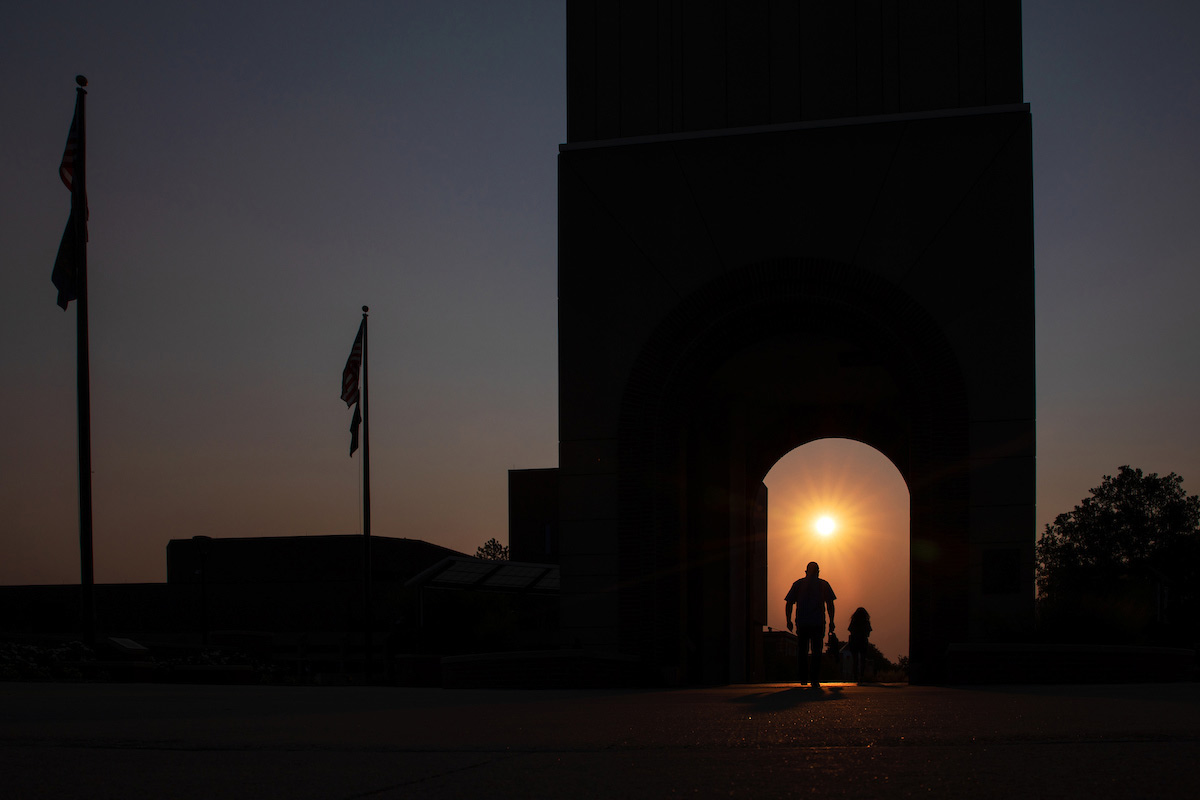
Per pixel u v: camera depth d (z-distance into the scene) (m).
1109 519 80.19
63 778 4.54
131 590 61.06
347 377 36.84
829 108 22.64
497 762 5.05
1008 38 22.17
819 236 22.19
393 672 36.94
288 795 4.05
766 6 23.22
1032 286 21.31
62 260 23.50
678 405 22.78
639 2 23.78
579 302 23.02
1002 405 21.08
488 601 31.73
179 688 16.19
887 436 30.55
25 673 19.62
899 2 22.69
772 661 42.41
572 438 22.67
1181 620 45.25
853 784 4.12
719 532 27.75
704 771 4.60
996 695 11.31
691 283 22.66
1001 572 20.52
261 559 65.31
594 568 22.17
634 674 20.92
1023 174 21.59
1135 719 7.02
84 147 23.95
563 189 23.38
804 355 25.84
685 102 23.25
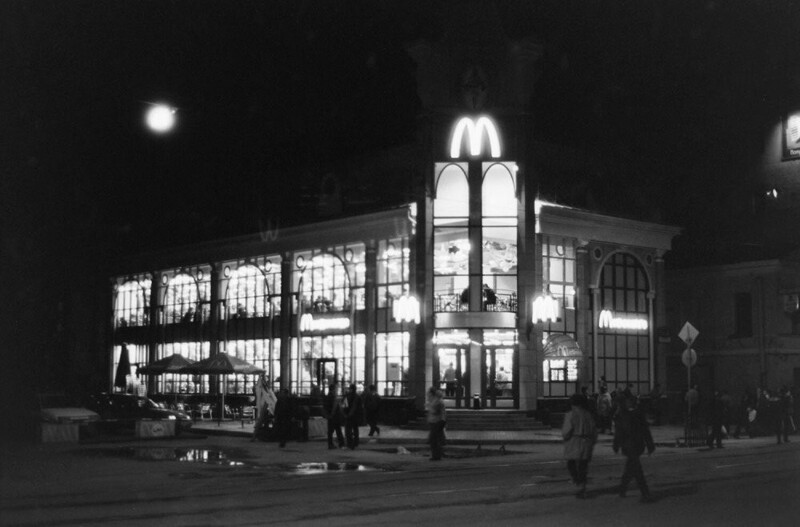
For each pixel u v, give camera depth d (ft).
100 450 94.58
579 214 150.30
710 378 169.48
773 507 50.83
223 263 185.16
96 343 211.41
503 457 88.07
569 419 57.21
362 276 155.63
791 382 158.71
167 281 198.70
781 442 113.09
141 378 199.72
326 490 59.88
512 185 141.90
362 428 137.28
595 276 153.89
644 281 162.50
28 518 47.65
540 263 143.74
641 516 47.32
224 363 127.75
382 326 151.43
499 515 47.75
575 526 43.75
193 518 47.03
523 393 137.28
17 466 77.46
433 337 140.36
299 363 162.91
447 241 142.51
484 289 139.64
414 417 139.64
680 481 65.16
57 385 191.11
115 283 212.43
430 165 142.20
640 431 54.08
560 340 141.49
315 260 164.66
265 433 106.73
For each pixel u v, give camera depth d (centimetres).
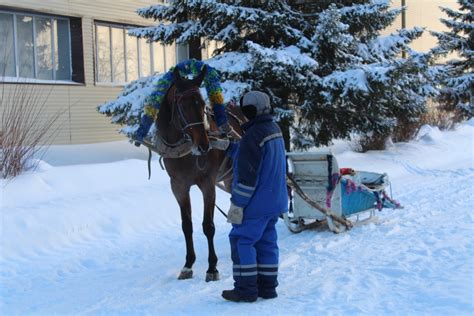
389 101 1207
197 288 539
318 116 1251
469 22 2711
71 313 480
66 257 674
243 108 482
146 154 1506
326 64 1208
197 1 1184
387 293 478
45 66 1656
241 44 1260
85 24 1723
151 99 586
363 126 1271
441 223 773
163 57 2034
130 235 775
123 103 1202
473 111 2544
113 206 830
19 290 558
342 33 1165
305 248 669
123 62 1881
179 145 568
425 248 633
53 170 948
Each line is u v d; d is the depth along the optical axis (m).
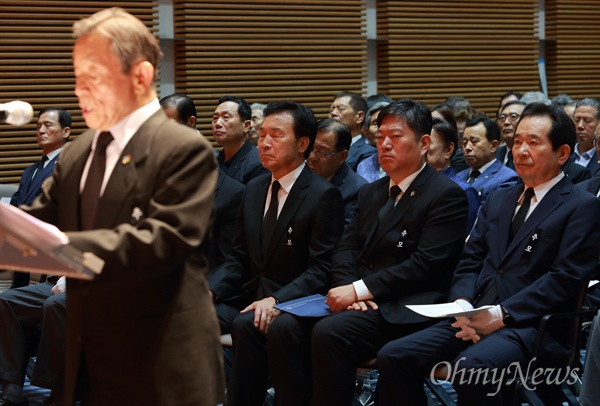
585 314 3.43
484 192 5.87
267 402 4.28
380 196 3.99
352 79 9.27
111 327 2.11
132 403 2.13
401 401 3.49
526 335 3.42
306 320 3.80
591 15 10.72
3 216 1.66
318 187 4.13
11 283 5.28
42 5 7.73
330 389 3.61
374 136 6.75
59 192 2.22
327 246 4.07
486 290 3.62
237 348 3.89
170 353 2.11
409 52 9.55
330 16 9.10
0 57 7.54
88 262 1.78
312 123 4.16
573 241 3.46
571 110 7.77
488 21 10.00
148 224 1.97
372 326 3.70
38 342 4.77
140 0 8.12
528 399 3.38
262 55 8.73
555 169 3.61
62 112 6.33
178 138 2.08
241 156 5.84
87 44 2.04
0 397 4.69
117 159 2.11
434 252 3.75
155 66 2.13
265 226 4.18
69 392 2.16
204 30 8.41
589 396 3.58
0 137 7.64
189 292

══════════════════════════════

What is being asked :: In the listing above, find the line with "243 108 482" and the line with "170 353 2.11". Output both, plus every line between them, and no pictures.

Written solution ::
243 108 482
146 154 1506
326 64 1208
197 1 1184
387 293 478
45 66 1656
241 44 1260
85 24 1723
151 99 586
363 126 1271
441 223 773
163 57 2034
130 235 775
123 103 1202
473 111 2544
113 206 830
19 290 558
342 33 1165
305 248 669
123 62 1881
179 145 568
425 248 633
53 170 948
Each line is u v d; d is the depth along the optical axis (m).
585 314 3.43
484 192 5.87
267 402 4.28
380 196 3.99
352 79 9.27
111 327 2.11
132 403 2.13
401 401 3.49
526 335 3.42
306 320 3.80
591 15 10.72
3 216 1.66
318 187 4.13
11 283 5.28
42 5 7.73
330 389 3.61
374 136 6.75
59 192 2.22
327 246 4.07
486 290 3.62
237 348 3.89
170 353 2.11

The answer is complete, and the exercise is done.